Exercise goal: Print only the lines below, from the very first to the one containing "frukter med svært", exactly as they stand. Do not print pictures.

Data listing below:

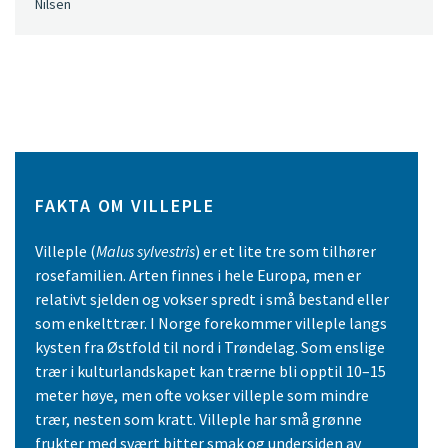
Nilsen
FAKTA OM VILLEPLE
Villeple (
Malus sylvestris
) er et lite tre som tilhører
rosefamilien. Arten finnes i hele Europa, men er
relativt sjelden og vokser spredt i små bestand eller
som enkelttrær. I Norge forekommer villeple langs
kysten fra Østfold til nord i Trøndelag. Som enslige
trær i kulturlandskapet kan trærne bli opptil 10–15
meter høye, men ofte vokser villeple som mindre
trær, nesten som kratt. Villeple har små grønne
frukter med svært bitter smak og undersiden av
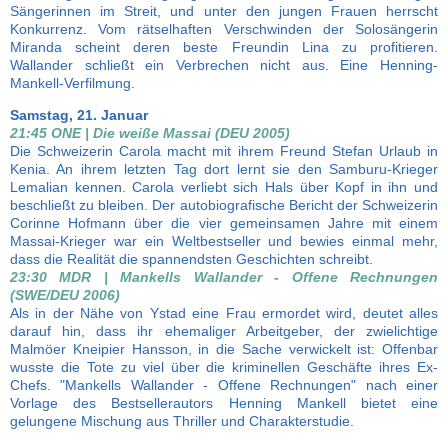
Sängerinnen im Streit, und unter den jungen Frauen herrscht
Konkurrenz. Vom rätselhaften Verschwinden der Solosängerin
Miranda scheint deren beste Freundin Lina zu profitieren.
Wallander schließt ein Verbrechen nicht aus. Eine Henning-
Mankell-Verfilmung.
Samstag, 21. Januar
21:45 ONE | Die weiße Massai (DEU 2005)
Die Schweizerin Carola macht mit ihrem Freund Stefan Urlaub in
Kenia. An ihrem letzten Tag dort lernt sie den Samburu-Krieger
Lemalian kennen. Carola verliebt sich Hals über Kopf in ihn und
beschließt zu bleiben. Der autobiografische Bericht der Schweizerin
Corinne Hofmann über die vier gemeinsamen Jahre mit einem
Massai-Krieger war ein Weltbestseller und bewies einmal mehr,
dass die Realität die spannendsten Geschichten schreibt.
23:30 MDR | Mankells Wallander - Offene Rechnungen
(SWE/DEU 2006)
Als in der Nähe von Ystad eine Frau ermordet wird, deutet alles
darauf hin, dass ihr ehemaliger Arbeitgeber, der zwielichtige
Malmöer Kneipier Hansson, in die Sache verwickelt ist: Offenbar
wusste die Tote zu viel über die kriminellen Geschäfte ihres Ex-
Chefs. "Mankells Wallander - Offene Rechnungen" nach einer
Vorlage des Bestsellerautors Henning Mankell bietet eine
gelungene Mischung aus Thriller und Charakterstudie.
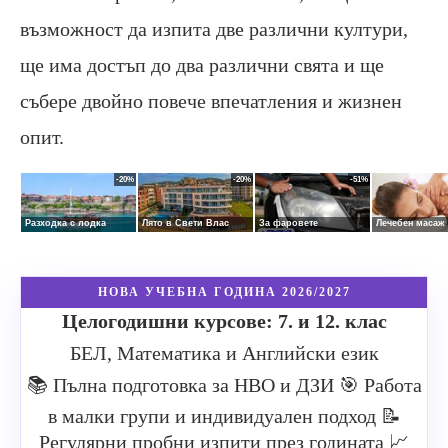
възможност да изпита две различни култури,
ще има достъп до два различни свята и ще
събере двойно повече впечатления и жизнен
опит.
НОВА УЧЕБНА ГОДИНА 2026/2027
Целогодишни курсове: 7. и 12. клас
БЕЛ, Математика и Английски език
📚 Пълна подготовка за НВО и ДЗИ
🎯 Работа
в малки групи и индивидуален подход
📝
Регулярни пробни изпити през годината
📈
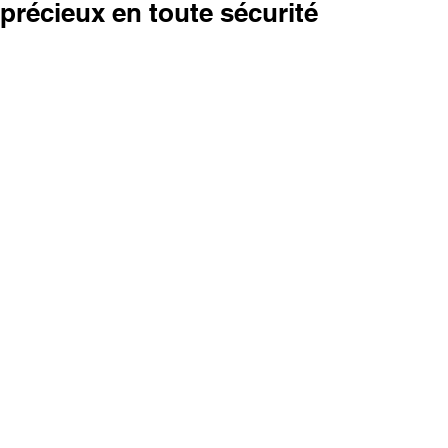
précieux en toute sécurité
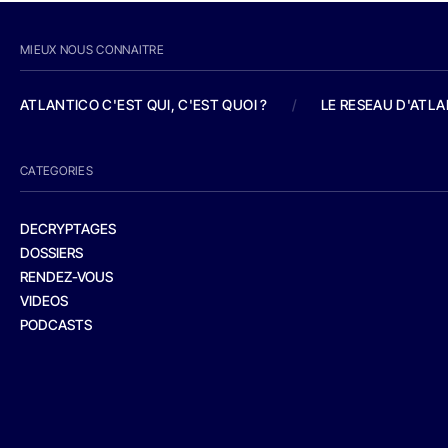
MIEUX NOUS CONNAITRE
ATLANTICO C'EST QUI, C'EST QUOI ?
/
LE RESEAU D'ATL
CATEGORIES
DECRYPTAGES
DOSSIERS
RENDEZ-VOUS
VIDEOS
PODCASTS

End of Data listing.

Result of the exercise:
Nilsen
FAKTA OM VILLEPLE
Villeple (
Malus sylvestris
) er et lite tre som tilhører
rosefamilien. Arten finnes i hele Europa, men er
relativt sjelden og vokser spredt i små bestand eller
som enkelttrær. I Norge forekommer villeple langs
kysten fra Østfold til nord i Trøndelag. Som enslige
trær i kulturlandskapet kan trærne bli opptil 10–15
meter høye, men ofte vokser villeple som mindre
trær, nesten som kratt. Villeple har små grønne
frukter med svært bitter smak og undersiden av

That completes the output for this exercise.